I won’t be able to publish anything on Wednesday, and I already wrote what I wanted to say for the very first of the year. Firstly, I want to thank you all for jumping on this wagon with me and putting up with my strangeness, rants, joys, and all the other feelings that I wrote about. I hope that I didn’t write about anything sad, but I hope that I was able to keep you entertained and give you a little hope in your life journey as well. I know for me, I’m still getting used to this whole “blogging” thing, so hopefully in this upcoming year that will be something that I’ll get better at. (so thank you for putting up with me 😛 ) I entered Christmas week at 152.6 and I ended it at 158.4. I would have to say that even though I was down to 148 at a time, only have a 6 pound weight gain from the holidays is pretty good in my eyes. I thought it was going to be a lot worse. Of course, I didn’t weigh today because we had one more family dinner yesterday, so I didn’t want to completely get mad at myself. And today I’m going to have to be good because I’m going out with my 4-H group for pizza and then to the annual Doniphan County 4-H ice skating party!! (I love this time of year!!!) But I’ve already told myself–no more then 4 slices (or even that, if I’m full at 2, I’m full at 2. Even if it is CiCi’s.) And then they have treats at the party–so if I have one slice of dessert pizza, only one thing at the party…..that’s a plan right? Considering that I’ll be skating for almost 2 hours?? Then Tuesday and Wednesday I’m off to help my best friend get married, Friday going over to a friend’s house all day and then she’s coming over to my house for Saturday (yes….girls my age still have sleepovers) and then my birthday comes up the next Thursday.

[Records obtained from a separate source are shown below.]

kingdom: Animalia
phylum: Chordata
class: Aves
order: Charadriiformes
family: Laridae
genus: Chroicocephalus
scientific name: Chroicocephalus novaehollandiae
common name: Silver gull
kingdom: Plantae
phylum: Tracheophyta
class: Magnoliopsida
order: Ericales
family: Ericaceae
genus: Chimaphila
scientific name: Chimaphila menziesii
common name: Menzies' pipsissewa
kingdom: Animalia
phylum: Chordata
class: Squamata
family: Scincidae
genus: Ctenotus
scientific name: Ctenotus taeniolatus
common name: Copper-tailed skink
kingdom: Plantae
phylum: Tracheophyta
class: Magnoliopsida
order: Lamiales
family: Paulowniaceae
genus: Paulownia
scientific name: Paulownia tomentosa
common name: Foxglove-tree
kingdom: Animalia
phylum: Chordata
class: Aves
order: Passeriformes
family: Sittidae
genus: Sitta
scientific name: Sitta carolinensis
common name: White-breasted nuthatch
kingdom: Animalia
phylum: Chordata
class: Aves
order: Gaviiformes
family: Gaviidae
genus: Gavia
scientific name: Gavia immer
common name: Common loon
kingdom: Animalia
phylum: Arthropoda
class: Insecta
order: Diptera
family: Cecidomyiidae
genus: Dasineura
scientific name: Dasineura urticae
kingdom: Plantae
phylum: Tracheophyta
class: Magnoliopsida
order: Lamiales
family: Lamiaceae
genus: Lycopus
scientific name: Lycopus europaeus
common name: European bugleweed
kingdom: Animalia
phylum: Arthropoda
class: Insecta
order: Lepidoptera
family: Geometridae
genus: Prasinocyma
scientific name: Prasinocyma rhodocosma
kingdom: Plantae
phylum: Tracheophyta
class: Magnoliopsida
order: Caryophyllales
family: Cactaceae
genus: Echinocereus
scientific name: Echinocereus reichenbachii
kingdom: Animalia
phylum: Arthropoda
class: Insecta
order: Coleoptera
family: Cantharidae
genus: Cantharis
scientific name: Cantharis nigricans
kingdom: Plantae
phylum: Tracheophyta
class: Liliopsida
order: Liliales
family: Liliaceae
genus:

It’s weird to think that the new year is almost year, as is my birthday, and as in the end of my break and the start to my last semester of college (O_O) But I’ll write about that later, for now–I do a short write about my fitness in 2014. I started 2014 at 186 pounds, I’m ending it about 155-156 (though I need to get back down to 150 before the 10th…at least that’s my goal, under 155). I would say that’s quite an accomplishment. When I started this year, I was so mad at myself and I wanted to give up. I kept telling myself that I would never get down to 155. It was a number that was impossible for me, it was never going to happen, and I should just resign myself to that fact and just start eating how I want and stay fat. I can’t remember who told me to keep pushing (most likely it was my mom), but I’m glad I did. I kept going even when I wanted to quite, kept pushing, and I kept, as Shaun T. always says, digging deeper. I admit, that looking back now there were some things that I probably weren’t the smartest (eating wise anyway), but in this next year–I’ll be starting off new and fresh. I hope that over this break, my body has come to realize that it’s not under any real stress, that this is a lifestyle change, and that I’m not going to be gaining that body fat back!! Now that I’m down to the 150s, my goal for this year is to tone and tighten, and any weight that comes with it will be an added bonus. So I don’t know if I should set my weight goal for 140. I think I might just to see what happens, but ultimately now I’m just looking to lose inches and gain muscle.

I’m starting this new year out on a new foot and I can’t wait to see where it takes me!! I hope that y’all will be doing the same, keep on pushing and keep going, because those results will come before you know it! I hope you had a very Merry Christmas and you have an amazing new year! Thanks again for putting up with me, and if there’s anything you would like to talk about or for me to address, don’t be afraid to message me or add a comment! I would love to hear from you!!!! So until next year for a fitness post, this is the Farmer’s Daughter, Merry Christmas!!!!